▶ WHAT TO DO
List the names of all the commenters in the comment thread below.

▶ SOURCE TEXT
═══

  3. Rob
    February 26, 2012 at 8:25 pm

    Good piece QM. I’m reminded that after the Monmouth Rebellion, many a West Country man was transported to work as slaves in the Americas.

  4. Mudplugger
    February 26, 2012 at 10:03 pm

    From my hearing of recent school History, it seems to spend a little time on the Tudors (good tabloid stuff), then leaps straight into ‘Wasn’t Hitler a nasty bastard’ and ‘Hands up who would like to go on a trip to Auschwitz ?’

    Which is all so sad – our complete history, particularly from the start of the Industrial Revolution, is a wonderful and colourful case-study in progressive advancement, explaining so much of what we still see around us today. Such History is not ‘then’, it is ‘now’.

  5. Radical Rodent
    February 26, 2012 at 10:09 pm

    Reminds me of a time, when visiting Lagos, being asked: “Where are you from?” (it not necessarily being obvious from my appearance, but my accent).

    I replied, “England,” to which the response was: “You here to make reparations, then?”

    In an extraordinary bout (for me) of quick-wittedness, I answered: “Reparations for what? You were given roads, railways, electricity, water, sewage treatment, radio, television, telephones, schools, hospitals, public buildings… What do you want reparations for?”

    His lame response was: “Oh. I had never thought of it like that before…”

    That is the level of education there; that is the level of education here. History is being given a dangerously distorted twist.
═══
(Stored items)

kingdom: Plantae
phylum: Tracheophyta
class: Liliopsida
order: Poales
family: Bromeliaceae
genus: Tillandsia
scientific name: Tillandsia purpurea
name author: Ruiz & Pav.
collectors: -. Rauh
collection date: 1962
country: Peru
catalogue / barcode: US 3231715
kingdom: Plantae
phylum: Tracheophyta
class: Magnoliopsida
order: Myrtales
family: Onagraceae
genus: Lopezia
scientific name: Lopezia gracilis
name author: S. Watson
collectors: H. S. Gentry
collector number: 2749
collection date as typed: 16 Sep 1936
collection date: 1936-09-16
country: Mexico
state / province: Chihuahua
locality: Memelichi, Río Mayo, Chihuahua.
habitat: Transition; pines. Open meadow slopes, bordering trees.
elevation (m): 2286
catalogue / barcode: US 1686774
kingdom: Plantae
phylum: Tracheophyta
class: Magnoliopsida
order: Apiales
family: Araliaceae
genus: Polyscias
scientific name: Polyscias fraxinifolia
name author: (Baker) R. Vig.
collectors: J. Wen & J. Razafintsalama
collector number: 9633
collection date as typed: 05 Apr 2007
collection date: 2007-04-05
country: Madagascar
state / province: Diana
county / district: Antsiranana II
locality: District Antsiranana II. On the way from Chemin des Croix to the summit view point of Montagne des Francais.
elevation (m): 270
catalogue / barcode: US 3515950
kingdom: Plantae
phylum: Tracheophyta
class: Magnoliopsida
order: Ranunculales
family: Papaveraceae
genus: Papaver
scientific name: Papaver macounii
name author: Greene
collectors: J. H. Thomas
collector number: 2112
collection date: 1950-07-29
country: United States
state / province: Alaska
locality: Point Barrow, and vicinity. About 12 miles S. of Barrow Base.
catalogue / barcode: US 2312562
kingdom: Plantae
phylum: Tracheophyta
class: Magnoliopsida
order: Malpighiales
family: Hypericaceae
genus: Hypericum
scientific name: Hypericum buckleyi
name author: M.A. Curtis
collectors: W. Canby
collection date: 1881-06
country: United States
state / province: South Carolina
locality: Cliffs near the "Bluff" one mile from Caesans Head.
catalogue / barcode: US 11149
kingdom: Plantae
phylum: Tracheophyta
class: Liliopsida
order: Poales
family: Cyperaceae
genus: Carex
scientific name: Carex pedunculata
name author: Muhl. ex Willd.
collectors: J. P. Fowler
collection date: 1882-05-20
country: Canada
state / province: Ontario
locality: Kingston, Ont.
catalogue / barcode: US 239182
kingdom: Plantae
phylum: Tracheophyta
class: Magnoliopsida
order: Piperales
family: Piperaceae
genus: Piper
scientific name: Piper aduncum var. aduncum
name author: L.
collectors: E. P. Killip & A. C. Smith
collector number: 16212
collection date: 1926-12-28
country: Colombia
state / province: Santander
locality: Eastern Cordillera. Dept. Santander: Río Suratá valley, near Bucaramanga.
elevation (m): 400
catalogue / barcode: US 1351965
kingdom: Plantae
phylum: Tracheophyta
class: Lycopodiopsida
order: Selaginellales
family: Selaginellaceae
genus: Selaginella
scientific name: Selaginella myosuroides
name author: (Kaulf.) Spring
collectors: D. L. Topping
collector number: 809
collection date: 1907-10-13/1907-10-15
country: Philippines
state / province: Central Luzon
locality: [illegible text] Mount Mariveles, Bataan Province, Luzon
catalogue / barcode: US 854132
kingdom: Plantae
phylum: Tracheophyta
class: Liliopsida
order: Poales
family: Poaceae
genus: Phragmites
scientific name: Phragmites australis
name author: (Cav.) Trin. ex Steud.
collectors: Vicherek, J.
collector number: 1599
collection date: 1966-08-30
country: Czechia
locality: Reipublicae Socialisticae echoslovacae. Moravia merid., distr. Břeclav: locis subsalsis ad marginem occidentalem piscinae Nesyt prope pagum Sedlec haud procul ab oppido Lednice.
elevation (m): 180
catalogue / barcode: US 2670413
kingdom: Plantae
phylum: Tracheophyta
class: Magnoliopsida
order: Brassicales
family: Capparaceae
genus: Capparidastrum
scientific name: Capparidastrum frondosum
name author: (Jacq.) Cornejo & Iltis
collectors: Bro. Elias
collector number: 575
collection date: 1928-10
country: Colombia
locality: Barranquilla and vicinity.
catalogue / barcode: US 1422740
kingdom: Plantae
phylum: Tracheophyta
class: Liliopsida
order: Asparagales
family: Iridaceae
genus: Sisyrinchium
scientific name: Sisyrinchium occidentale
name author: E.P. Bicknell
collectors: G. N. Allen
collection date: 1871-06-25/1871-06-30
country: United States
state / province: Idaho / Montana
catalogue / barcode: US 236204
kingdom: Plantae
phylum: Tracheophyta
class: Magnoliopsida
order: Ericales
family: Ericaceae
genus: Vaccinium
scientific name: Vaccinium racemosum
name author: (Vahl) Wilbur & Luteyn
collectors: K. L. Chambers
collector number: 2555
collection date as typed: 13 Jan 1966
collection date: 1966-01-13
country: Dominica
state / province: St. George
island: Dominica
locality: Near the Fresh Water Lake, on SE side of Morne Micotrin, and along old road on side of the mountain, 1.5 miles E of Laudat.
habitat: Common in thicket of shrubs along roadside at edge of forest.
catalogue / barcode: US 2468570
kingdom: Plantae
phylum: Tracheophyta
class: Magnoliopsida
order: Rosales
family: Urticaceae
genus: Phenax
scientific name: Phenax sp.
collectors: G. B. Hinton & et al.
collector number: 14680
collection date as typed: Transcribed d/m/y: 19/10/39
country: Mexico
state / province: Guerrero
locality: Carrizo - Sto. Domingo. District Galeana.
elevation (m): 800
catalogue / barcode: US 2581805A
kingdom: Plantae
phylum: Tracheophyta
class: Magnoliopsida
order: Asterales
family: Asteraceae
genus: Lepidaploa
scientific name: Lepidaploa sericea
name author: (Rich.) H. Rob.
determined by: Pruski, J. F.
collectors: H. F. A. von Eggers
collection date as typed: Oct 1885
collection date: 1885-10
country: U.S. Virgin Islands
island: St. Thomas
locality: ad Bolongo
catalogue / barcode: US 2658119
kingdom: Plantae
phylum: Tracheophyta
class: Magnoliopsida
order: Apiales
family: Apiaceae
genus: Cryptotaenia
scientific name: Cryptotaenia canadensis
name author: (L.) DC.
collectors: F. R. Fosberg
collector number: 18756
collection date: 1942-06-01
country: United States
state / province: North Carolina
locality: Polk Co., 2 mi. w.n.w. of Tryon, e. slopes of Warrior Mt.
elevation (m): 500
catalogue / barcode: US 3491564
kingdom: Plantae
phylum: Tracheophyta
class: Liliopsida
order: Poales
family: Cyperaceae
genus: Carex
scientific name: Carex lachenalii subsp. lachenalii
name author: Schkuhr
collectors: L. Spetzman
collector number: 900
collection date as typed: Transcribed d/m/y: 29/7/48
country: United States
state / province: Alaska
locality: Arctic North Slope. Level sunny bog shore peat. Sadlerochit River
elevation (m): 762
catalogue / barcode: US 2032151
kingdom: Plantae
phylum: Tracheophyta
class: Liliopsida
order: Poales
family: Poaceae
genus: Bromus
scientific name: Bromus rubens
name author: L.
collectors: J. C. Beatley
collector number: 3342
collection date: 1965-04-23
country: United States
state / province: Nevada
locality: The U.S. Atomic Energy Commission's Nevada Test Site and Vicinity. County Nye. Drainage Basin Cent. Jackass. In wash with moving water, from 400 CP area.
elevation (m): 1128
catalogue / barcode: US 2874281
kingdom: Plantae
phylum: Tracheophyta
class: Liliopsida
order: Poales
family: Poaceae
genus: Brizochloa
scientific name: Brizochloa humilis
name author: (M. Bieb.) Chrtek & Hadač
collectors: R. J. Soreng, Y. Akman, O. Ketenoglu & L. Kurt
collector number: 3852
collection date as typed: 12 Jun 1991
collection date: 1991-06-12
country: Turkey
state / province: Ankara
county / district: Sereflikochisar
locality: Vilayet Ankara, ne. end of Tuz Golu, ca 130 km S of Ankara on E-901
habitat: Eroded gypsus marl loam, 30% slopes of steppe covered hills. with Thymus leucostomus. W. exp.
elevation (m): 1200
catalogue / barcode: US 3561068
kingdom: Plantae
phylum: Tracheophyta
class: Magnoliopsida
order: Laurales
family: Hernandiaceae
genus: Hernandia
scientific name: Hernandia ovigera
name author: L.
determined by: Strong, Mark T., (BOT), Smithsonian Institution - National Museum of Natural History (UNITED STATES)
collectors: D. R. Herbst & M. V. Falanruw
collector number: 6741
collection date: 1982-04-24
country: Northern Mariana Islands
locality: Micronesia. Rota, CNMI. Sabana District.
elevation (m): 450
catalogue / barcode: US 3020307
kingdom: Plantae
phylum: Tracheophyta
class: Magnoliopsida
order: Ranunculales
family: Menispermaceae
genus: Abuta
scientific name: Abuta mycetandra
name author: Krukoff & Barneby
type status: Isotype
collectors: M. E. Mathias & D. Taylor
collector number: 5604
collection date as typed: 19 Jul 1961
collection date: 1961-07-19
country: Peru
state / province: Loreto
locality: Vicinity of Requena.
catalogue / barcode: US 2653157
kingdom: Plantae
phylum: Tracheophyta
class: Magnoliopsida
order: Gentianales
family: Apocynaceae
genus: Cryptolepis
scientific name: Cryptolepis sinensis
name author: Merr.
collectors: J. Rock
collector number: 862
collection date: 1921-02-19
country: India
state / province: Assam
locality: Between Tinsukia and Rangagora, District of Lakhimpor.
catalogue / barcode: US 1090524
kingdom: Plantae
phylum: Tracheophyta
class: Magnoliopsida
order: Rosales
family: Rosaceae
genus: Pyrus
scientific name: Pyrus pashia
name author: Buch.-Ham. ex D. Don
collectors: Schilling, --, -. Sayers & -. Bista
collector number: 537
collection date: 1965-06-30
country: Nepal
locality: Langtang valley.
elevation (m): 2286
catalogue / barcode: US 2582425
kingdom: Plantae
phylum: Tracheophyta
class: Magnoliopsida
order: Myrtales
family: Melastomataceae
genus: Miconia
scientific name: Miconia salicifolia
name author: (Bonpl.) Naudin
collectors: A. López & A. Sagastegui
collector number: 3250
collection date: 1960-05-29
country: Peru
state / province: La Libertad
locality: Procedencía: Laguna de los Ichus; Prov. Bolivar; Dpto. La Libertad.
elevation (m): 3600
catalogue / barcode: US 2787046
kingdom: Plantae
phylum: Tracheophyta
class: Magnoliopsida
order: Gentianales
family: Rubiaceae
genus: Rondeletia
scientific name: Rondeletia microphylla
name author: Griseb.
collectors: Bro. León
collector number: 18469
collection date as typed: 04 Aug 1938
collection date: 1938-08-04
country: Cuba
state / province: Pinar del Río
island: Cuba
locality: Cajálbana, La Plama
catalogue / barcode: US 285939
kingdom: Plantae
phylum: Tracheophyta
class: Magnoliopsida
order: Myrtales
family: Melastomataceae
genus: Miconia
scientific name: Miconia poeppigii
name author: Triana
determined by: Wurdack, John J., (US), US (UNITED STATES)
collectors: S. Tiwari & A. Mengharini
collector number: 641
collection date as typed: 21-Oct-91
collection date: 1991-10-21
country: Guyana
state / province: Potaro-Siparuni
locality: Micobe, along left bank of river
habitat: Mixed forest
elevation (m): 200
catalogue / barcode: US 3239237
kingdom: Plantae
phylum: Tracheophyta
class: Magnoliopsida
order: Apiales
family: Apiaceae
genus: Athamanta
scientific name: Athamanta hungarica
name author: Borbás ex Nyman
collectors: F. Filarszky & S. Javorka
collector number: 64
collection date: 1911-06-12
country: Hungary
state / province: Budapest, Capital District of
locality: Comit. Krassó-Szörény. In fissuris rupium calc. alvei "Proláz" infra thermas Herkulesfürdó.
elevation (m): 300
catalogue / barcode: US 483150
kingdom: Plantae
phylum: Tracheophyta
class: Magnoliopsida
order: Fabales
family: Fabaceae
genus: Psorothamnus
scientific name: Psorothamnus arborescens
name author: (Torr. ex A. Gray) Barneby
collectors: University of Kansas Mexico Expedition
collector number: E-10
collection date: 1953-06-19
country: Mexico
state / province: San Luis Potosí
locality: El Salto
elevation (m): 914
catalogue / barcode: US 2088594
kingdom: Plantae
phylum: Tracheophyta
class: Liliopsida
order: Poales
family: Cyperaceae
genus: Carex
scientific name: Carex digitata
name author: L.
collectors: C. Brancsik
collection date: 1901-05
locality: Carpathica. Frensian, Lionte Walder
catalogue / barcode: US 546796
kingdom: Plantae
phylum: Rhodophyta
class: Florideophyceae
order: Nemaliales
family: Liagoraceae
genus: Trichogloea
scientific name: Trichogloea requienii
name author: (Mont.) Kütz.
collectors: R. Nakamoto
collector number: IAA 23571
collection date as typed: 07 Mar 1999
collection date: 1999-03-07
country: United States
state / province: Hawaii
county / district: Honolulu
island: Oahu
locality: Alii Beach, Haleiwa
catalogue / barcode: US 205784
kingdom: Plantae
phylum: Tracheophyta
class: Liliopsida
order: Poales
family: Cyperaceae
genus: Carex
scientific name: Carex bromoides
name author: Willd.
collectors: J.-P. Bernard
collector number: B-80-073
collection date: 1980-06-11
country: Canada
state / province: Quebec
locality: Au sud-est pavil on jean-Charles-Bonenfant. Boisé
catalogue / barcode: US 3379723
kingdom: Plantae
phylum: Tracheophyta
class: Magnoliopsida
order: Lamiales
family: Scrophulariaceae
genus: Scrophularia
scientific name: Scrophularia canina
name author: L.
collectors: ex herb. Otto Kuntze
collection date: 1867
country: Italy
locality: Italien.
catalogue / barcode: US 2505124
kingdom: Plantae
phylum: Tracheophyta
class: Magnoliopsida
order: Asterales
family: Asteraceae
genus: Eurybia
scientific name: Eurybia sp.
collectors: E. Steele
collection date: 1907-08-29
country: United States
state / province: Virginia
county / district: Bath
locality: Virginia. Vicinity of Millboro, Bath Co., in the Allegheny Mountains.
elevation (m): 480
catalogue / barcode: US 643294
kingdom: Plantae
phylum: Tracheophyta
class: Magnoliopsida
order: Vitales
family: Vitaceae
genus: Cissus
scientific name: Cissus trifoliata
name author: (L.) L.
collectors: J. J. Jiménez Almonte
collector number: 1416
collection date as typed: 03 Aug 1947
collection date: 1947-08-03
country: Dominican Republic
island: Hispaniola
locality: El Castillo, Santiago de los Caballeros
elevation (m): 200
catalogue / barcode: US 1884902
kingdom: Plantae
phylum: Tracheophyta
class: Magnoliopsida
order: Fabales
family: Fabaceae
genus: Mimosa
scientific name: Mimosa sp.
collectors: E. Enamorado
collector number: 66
═══
▶ ANSWER TO THE PROBLEM
Rob, Mudplugger, Radical Rodent